In the edge of the evening, after her arrival, she and I were sitting at the dining-room table engaged in conversation. I was telling her how groundless had been her fears, when there came a terrific explosion. The sky was lighted up with a brilliancy that would shame the noon-day sun, and fragments of brands from the burning fell all about the house.

I confess that I was as much surprised as she was—and that was going some. I rushed out, and found that my tool-house, located about a hundred yards from my residence, had blown up, and the wreckage was on fire. Being sure that there were no explosives in the building, I was greatly puzzled.

There were in the place at the time perhaps a hundred rounds of Mauser rifle cartridges. These were exploding, one after another, from the heat. The neighbors who had run to witness the fire, were greatly frightened, and did not dare to render any assistance in putting out the flames, especially while the cartridges were exploding.

I ran to a hydrant nearby, got out the fire-hose, and found, to my amazement, what one usually finds under such circumstances, that the nozzle of the hose had been taken off, and the hose disconnected from the hydrant, and that there was no wrench there. I ran and got another hose and a wrench, made the connections, and ran out the hose to extinguish the fire, when I found that only a small stream of water as big as my thumb flowed from the hose. I then ran down to my house to see if there were any faucets open which would reduce the pressure, and then to the pump-house to measure the water in the supply tank, and found that the tank was nearly full, and that thirty-five thousand gallons of water were available for extinguishing the fire. Yet I could get no pressure. The result was that nothing was saved, and the building and all its contents were a complete loss. As there was no insurance, the loss was about fifteen hundred dollars.

After it was too late to save the building, I walked down to the Hotel Durban, on my property, which I supplied with water, to calm the fears of some of the guests who were agitated, when, to my amazement, I found a two-inch fire-hose turned on full, and running in the road. I learned then that a stupid fellow who was staying at the hotel, had turned the water on at several fire hydrants to play water on the hotel, although the hotel was at such a safe distance from the tool-house that there was not a particle of danger whatsoever. It never occurred to him to close off one hydrant when he opened another; consequently, the pressure was reduced so that no water at all could be had at the scene of the fire, and not pressure enough on the hose-pipes that he had turned on to do any good even had they been needed.

After things had quieted down, I returned to the house to resume my conversation, and to repeat my assurances to the young lady secretary, but I found a polite note tacked to the table-cloth, requesting that her trunk be forwarded the next day. She had not waited for further conviction as to the safety of her new position.

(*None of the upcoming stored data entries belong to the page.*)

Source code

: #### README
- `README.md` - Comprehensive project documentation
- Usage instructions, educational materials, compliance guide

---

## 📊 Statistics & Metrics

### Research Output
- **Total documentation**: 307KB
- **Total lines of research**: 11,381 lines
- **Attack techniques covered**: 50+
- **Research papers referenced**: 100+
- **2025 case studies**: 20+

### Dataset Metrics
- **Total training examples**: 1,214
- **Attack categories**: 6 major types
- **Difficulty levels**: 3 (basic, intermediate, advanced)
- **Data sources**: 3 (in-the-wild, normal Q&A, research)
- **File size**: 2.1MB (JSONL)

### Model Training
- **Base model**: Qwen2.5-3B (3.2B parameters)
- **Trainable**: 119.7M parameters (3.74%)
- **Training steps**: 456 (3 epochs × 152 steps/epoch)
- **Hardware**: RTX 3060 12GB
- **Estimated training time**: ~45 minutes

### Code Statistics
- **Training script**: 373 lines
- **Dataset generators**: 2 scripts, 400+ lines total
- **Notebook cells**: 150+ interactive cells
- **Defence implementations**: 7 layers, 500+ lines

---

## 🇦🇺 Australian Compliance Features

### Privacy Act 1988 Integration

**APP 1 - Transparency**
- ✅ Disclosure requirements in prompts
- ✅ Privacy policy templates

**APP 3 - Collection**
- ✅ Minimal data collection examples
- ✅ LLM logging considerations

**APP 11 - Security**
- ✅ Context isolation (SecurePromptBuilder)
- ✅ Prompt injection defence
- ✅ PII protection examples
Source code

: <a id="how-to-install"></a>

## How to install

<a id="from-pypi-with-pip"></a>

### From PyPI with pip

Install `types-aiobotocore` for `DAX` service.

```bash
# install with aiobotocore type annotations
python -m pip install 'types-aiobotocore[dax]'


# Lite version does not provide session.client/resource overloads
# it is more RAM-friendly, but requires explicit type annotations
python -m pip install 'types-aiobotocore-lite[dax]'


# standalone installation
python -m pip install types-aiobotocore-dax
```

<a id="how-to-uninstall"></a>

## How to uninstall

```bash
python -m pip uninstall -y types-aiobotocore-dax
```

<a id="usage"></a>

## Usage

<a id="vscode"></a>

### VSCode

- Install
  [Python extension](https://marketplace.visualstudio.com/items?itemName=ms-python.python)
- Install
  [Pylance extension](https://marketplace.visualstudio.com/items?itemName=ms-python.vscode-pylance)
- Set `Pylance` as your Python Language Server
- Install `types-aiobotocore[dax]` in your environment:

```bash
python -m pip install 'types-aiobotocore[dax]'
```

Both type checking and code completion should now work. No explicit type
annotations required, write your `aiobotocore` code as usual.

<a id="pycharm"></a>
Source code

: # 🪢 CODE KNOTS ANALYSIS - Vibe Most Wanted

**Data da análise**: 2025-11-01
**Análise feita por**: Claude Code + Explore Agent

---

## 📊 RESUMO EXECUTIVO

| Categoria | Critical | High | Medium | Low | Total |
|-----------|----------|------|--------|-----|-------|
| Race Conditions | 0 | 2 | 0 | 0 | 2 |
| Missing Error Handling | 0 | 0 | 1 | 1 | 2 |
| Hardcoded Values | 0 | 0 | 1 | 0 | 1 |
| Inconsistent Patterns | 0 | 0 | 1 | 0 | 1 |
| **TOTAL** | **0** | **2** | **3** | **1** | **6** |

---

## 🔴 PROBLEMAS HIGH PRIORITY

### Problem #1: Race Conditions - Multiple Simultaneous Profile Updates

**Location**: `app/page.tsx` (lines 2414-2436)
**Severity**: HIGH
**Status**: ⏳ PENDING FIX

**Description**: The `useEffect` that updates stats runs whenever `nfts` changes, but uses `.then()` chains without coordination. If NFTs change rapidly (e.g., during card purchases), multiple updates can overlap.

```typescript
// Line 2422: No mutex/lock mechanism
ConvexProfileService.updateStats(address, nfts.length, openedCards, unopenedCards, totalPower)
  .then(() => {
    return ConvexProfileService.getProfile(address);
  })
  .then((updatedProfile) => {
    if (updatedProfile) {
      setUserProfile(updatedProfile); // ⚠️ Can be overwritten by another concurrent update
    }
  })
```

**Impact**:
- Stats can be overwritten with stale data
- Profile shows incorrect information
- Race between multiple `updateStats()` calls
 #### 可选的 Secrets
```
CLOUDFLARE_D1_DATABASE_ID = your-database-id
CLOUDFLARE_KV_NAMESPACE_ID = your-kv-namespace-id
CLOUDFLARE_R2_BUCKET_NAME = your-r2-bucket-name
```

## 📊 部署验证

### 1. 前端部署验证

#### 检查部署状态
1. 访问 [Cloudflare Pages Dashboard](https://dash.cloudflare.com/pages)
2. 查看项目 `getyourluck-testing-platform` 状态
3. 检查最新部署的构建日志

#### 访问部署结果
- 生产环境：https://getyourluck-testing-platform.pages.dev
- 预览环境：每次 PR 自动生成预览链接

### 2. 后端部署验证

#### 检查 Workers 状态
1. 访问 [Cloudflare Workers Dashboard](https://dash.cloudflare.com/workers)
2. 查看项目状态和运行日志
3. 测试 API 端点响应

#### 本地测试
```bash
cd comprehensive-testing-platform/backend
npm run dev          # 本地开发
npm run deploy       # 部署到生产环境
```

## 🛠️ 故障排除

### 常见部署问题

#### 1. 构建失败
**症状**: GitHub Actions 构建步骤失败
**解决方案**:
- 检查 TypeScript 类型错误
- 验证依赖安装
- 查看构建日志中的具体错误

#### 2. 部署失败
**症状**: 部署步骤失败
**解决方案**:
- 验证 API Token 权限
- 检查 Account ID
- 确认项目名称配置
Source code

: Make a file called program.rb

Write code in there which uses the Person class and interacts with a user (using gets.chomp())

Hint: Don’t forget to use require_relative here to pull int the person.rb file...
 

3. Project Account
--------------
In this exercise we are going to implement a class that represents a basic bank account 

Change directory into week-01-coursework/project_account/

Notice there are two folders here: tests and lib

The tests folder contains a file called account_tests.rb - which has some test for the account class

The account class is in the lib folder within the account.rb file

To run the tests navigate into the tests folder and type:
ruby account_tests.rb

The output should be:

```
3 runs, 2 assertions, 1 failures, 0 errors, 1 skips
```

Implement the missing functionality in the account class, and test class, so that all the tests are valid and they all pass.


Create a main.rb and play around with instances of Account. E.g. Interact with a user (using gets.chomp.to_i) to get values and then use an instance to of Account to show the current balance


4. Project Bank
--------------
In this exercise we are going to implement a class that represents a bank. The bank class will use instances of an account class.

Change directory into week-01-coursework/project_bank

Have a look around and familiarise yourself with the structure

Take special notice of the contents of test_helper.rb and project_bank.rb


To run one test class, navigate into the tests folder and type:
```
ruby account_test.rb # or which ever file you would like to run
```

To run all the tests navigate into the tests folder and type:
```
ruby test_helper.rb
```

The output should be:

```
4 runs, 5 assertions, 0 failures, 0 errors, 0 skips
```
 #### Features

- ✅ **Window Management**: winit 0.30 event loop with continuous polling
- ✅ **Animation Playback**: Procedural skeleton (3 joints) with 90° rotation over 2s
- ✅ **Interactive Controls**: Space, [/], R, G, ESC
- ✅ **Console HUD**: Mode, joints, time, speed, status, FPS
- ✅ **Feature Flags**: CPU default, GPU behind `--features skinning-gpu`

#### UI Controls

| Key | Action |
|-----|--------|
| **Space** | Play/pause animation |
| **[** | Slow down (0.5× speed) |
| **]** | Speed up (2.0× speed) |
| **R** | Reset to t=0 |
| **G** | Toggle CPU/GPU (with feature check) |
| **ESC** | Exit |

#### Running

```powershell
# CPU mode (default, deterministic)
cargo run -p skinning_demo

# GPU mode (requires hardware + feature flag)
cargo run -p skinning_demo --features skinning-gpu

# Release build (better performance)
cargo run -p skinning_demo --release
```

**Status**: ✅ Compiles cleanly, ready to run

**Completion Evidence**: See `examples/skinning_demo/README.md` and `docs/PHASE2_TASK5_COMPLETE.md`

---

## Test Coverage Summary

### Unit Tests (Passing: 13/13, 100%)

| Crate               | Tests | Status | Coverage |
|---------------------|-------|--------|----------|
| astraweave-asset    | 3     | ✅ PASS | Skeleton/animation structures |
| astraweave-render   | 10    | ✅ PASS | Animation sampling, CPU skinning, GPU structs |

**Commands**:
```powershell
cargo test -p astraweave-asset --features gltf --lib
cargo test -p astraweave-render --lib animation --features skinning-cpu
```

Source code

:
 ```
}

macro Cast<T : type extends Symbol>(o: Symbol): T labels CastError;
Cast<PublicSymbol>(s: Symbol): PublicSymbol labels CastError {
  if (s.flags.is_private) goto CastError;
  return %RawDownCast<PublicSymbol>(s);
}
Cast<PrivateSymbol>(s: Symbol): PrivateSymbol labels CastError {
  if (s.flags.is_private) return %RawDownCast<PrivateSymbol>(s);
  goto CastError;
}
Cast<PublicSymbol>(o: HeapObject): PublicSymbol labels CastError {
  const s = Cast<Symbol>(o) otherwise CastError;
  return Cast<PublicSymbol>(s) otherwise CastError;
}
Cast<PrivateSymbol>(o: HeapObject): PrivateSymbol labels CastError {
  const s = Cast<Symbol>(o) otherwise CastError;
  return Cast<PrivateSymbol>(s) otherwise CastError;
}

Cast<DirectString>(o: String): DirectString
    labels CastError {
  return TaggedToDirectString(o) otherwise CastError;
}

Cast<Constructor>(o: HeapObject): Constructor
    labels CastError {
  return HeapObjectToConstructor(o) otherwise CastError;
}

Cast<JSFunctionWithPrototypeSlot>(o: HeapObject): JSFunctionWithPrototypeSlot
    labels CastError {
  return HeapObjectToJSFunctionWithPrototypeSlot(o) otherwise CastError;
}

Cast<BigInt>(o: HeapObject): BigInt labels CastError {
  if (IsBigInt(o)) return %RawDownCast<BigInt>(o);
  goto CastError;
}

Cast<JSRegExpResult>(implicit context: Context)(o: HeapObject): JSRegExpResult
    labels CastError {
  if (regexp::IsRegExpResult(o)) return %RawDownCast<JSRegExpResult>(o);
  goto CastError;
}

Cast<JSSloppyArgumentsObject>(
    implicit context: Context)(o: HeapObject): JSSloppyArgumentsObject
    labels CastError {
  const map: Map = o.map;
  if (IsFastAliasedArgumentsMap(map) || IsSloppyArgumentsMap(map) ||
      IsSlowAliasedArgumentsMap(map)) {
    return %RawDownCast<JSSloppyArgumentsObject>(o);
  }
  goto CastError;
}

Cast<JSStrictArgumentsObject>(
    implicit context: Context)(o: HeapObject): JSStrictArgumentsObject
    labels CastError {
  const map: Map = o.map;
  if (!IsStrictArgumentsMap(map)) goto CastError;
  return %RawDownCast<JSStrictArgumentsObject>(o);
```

On investigation, I learned that a fire had started in the tool-house from some cause unknown, and had proceeded long enough to get one side of the interior of the building well ablaze. As there were five gallons of denatured alcohol in the place, and the same quantity of gasoline, and about ten pounds of sulphuric ether, it is probable that one of these had become heated and, bursting, set free a lot of vapor which, mixing with the atmosphere, exploded. There were also in the building about thirty pounds of finely pulverized aluminum, ten pounds of magnesium powder and other ingredients for flashlight powders, with which I intended to conduct experiments. As these materials were not mixed, they were not explosive, but their combustion was what produced the wonderful light when the explosion occurred. The result was not like that from an explosion of dynamite, in which case the building would have been literally blown to fragments, but, as is usual in gas explosions, the roof of the building was lifted up, the sides thrown out, and the roof dropped in. Even the front door of the building, charred from the initial fire, was found otherwise intact.

While sitting on the porch of my house on Lake Hopatcong, dictating this story to my stenographer, and when I had arrived at this point, she suddenly called to me, “Look!” pointing her finger across the Lake to a huge column of smoke going up from the Atlas Powder Works, and mushrooming out into the sky. The direct distance is about three miles, but it seemed quite a long time before we felt the shock and heard the sound. Although the sound was loud and the shock considerable, the sound was much louder and the shock much heavier even at longer distances in several directions, owing, I imagine, to the difference in the underlying strata of earth.